* [Goal of the exercise] Give back every entry below, unchanged.

★ ★ ★ ★

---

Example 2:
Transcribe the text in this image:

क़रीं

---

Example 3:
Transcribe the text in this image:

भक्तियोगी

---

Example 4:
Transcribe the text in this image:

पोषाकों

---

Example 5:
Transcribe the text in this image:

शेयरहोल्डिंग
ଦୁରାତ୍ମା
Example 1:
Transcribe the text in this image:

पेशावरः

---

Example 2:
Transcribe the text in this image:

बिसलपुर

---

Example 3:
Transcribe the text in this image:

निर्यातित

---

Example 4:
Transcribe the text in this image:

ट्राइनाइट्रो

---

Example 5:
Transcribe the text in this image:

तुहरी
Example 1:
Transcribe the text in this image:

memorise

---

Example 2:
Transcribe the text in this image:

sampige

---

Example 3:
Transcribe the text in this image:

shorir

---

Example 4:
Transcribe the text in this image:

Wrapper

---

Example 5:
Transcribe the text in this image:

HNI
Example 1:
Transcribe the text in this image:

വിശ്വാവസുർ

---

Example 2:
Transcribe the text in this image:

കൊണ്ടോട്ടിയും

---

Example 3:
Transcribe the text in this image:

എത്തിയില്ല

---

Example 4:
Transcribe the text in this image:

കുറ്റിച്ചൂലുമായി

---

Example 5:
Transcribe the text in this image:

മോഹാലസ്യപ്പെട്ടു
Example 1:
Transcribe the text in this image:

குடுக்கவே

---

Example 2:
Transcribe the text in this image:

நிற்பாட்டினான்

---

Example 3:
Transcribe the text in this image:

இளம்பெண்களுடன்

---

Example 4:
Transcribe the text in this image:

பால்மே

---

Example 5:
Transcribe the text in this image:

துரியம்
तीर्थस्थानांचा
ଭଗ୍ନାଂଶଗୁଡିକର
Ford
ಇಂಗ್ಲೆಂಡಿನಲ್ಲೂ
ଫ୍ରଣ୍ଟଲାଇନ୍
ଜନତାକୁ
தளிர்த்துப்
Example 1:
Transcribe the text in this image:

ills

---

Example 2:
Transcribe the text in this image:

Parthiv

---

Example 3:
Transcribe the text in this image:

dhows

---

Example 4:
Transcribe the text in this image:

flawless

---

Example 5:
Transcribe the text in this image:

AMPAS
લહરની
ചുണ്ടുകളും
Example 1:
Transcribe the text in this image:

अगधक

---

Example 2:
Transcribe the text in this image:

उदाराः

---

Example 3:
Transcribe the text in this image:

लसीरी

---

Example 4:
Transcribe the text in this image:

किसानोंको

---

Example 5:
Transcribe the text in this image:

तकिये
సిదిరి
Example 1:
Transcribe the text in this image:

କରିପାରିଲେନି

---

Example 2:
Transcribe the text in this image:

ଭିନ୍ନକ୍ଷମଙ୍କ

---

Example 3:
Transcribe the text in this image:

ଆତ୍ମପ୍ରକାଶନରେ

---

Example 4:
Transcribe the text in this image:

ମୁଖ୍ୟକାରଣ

★ ★ ★ ★

* [Task result]
---

Example 2:
Transcribe the text in this image:

क़रीं

---

Example 3:
Transcribe the text in this image:

भक्तियोगी

---

Example 4:
Transcribe the text in this image:

पोषाकों

---

Example 5:
Transcribe the text in this image:

शेयरहोल्डिंग
ଦୁରାତ୍ମା
Example 1:
Transcribe the text in this image:

पेशावरः

---

Example 2:
Transcribe the text in this image:

बिसलपुर

---

Example 3:
Transcribe the text in this image:

निर्यातित

---

Example 4:
Transcribe the text in this image:

ट्राइनाइट्रो

---

Example 5:
Transcribe the text in this image:

तुहरी
Example 1:
Transcribe the text in this image:

memorise

---

Example 2:
Transcribe the text in this image:

sampige

---

Example 3:
Transcribe the text in this image:

shorir

---

Example 4:
Transcribe the text in this image:

Wrapper

---

Example 5:
Transcribe the text in this image:

HNI
Example 1:
Transcribe the text in this image:

വിശ്വാവസുർ

---

Example 2:
Transcribe the text in this image:

കൊണ്ടോട്ടിയും

---

Example 3:
Transcribe the text in this image:

എത്തിയില്ല

---

Example 4:
Transcribe the text in this image:

കുറ്റിച്ചൂലുമായി

---

Example 5:
Transcribe the text in this image:

മോഹാലസ്യപ്പെട്ടു
Example 1:
Transcribe the text in this image:

குடுக்கவே

---

Example 2:
Transcribe the text in this image:

நிற்பாட்டினான்

---

Example 3:
Transcribe the text in this image:

இளம்பெண்களுடன்

---

Example 4:
Transcribe the text in this image:

பால்மே

---

Example 5:
Transcribe the text in this image:

துரியம்
तीर्थस्थानांचा
ଭଗ୍ନାଂଶଗୁଡିକର
Ford
ಇಂಗ್ಲೆಂಡಿನಲ್ಲೂ
ଫ୍ରଣ୍ଟଲାଇନ୍
ଜନତାକୁ
தளிர்த்துப்
Example 1:
Transcribe the text in this image:

ills

---

Example 2:
Transcribe the text in this image:

Parthiv

---

Example 3:
Transcribe the text in this image:

dhows

---

Example 4:
Transcribe the text in this image:

flawless

---

Example 5:
Transcribe the text in this image:

AMPAS
લહરની
ചുണ്ടുകളും
Example 1:
Transcribe the text in this image:

अगधक

---

Example 2:
Transcribe the text in this image:

उदाराः

---

Example 3:
Transcribe the text in this image:

लसीरी

---

Example 4:
Transcribe the text in this image:

किसानोंको

---

Example 5:
Transcribe the text in this image:

तकिये
సిదిరి
Example 1:
Transcribe the text in this image:

କରିପାରିଲେନି

---

Example 2:
Transcribe the text in this image:

ଭିନ୍ନକ୍ଷମଙ୍କ

---

Example 3:
Transcribe the text in this image:

ଆତ୍ମପ୍ରକାଶନରେ

---

Example 4:
Transcribe the text in this image:

ମୁଖ୍ୟକାରଣ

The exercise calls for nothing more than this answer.